By using a push-pull cannula technique and an isotopic method for the estimation of [3H]serotonin continuously synthetized from [3H]Trp, the effects of a benzodiazepine, chlordiazepoxide, were investigated on the in vivo release of [3H]serotonin in the cat basal ganglia. Chlordiazepoxide injection (10 mg/kg i.p.) decreased striatal and nigral [3H]serotonin release and enhanced the [3H] amine release in the dorsal raphe. These changes were blocked by the continuous superfusion of the dorsal raphe with Ro 15-1788 [ethyl-8-fluoro-5,6-dihydro-5-methyl-6-oxo-4H-imidazo-[1,5-a] [1,4]-benzodiazepine-3-carboxylate] (10-5 M), a benzodiazepine receptor antagonist. Chlordiazepoxide (10-5 M) applied to the dorsal raphe reduced nigral [3H]serotonin release while decreasing [3H]serotonin release locally in the dorsal raphe. The superfusion of serotonergic nerve terminals of the substantia nigra or the caudate nucleus with chlordiazepoxide (10-5 M) never altered the local release of [3H]serotonin. The (inhibitory) influences exerted by chlordiazepoxide on serotonergic transmission apparently more likely involved cell bodies and/or dendrities rather than terminals of serotonergic neurons. Chlordiazepoxide-induced changes in [3H]serotonin release were only observed in encephale isole and not in halothane-anesthetized cats.
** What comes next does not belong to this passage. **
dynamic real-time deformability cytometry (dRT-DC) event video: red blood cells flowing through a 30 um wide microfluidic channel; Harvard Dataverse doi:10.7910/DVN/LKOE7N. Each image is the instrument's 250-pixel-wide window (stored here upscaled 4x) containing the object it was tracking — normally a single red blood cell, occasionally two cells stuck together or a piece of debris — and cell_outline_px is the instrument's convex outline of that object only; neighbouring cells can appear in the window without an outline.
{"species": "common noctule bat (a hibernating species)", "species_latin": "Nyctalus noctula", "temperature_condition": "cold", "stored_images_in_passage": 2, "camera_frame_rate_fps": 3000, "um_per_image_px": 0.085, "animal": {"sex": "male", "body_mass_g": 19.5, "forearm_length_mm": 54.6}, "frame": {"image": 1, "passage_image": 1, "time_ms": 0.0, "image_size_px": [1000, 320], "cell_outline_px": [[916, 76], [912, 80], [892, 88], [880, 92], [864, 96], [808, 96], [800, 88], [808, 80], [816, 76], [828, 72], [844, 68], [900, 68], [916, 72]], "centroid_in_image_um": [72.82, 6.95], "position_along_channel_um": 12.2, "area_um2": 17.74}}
GABAergic neurons of the dorsal raphe could participate to such a differential reactivity of serotonergic cells to chlordiazepoxide. [3H]-GABA release in the dorsal raphe was enhanced by halothane anesthesia. The influence exerted by benzodiazepines on serotonergic transmission, perhaps through a GABA-dependent process, can apparently significantly be involved in the pharmacological actions [antianxiety activity] of these drugs.